Aslında bunu geçen yılki yazıda paylaşabilirdim ama yaş gününden iki gün sonra görüldüğü için bu yıla kaldı.
Hani bizim Tcdd'nin bir zamanlar Siemens'ten aldığı Velaro modelli Çok Yüksek Hızlı Tren Söğütlüçeşme'de görüldüğü günden kalma.
Gerçi çok daha gösterişlisini de çekmiştim ama o "Yassah Hemşehrim" mankafasındaki kancık tür beni çekerken yakalayıp o görüntümü sildirdi.


Marmaray biliyorsunuz çift işletme düzenli işliyor, biri Halkalı'dan Gebze'ye veya Gebze'den Halkalı'ya kadar tam yol Ana İşletme, diğeri ilk başlarda Zeytinburnu'dan Söğütlüçeşme olarak başlayıp geçen yıl Maltepe'ye uzayan Ara İşletme ki bana bu Ara İşletme fazlama yaramıyor.
Ancak trenin içindeki ekranlardan birinde bir gün ahanda bu görüntüyü yakaladı ben ki Pendik'ten çıkıp Ataköy'de sonlanacak olan yeni Ara İşletmenin müjdesi olmuştu.


Yine de daha sonra çektiğim bir iç mekân tabelâsında ara işletmenin Ataköy ile Maltepe arasnda işletileceğine karar verilmesine rağmen o tarihlerde Zeytinburnu'ya kadar işletiliyordu.


Grafiti sorunlarımız aynen devam etmekte, çünkü koskocaman Devlet Demiryolları trenlerini üçbeş çapulcu teröristten koruyamamakta.
Eğer her eline boyayı alan şahıs depoya girebilip trenleri istediği gibi boyayabiliyorsa Gök Tanrı Tengri korusun yarın bir gün silâh da alır terörist de olur.


Bu yıl da Marmaray'a zam İki Ağustos İkibinyirmibir günü geldi, ilk yedi istasyonluk kısım Dört Türk Lirası Üç Türk Kuruşu, hattın tamamı Sekiz Türk Lirası Doksanbir Türk Kuruşu gibi çok küsüratlı bir sayı oldu.

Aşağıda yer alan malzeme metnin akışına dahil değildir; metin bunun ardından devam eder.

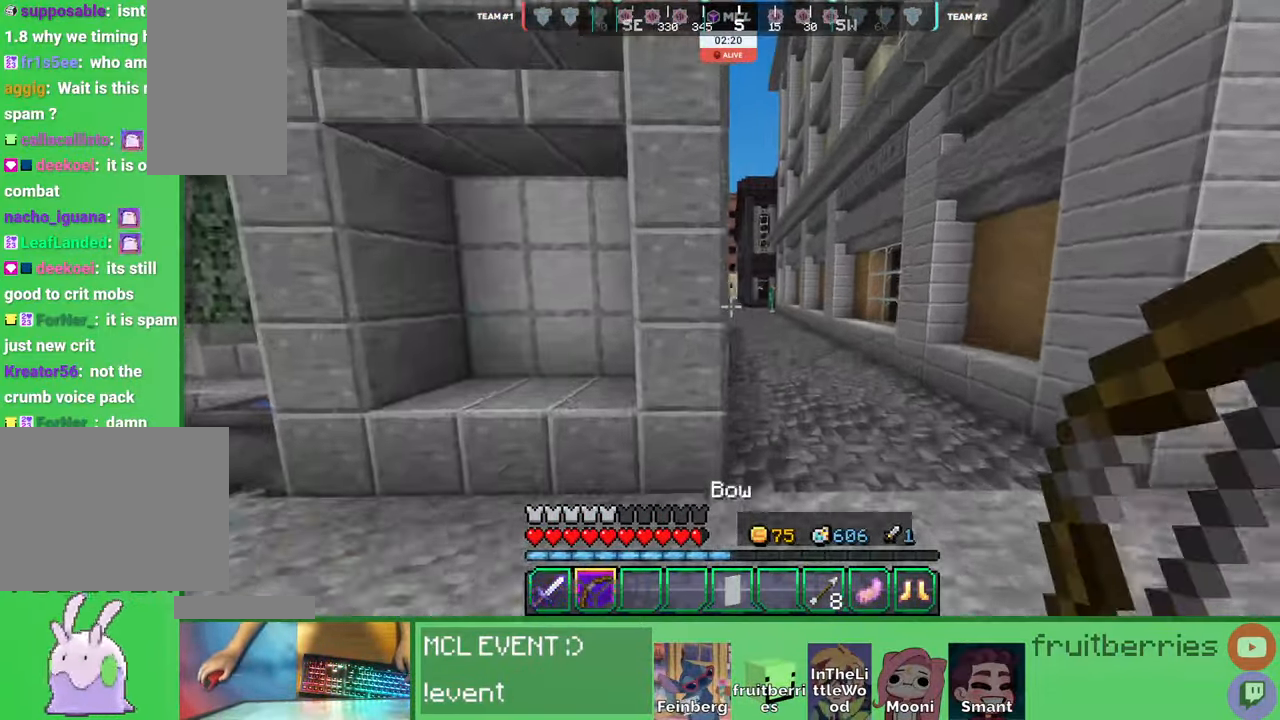
{"keys": ["space", "w"], "mouse": [], "events": [[16, "d", "up"]]}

Zamdan sonra Marmaray'ın istasyonlarında bulunan ekranları amaçlar doğrultularında işletilmeğe başlandı. Artık istasyona gelecek trenlerin kaç dakika sonra geleceğini gösteriyordu.


En sonunda baştan beri eksik olduğunu iddia ettiğim, yukarıda da birkaç değişik düzenden bahsettiğim Ara İşletme kısmı Pendik - Ataköy olarak güncellendiği için başta Bakırköy Kartal Pendik gibi ilçe merkezi istasyonların yoğunluğu biraz daha azalmağa başladı.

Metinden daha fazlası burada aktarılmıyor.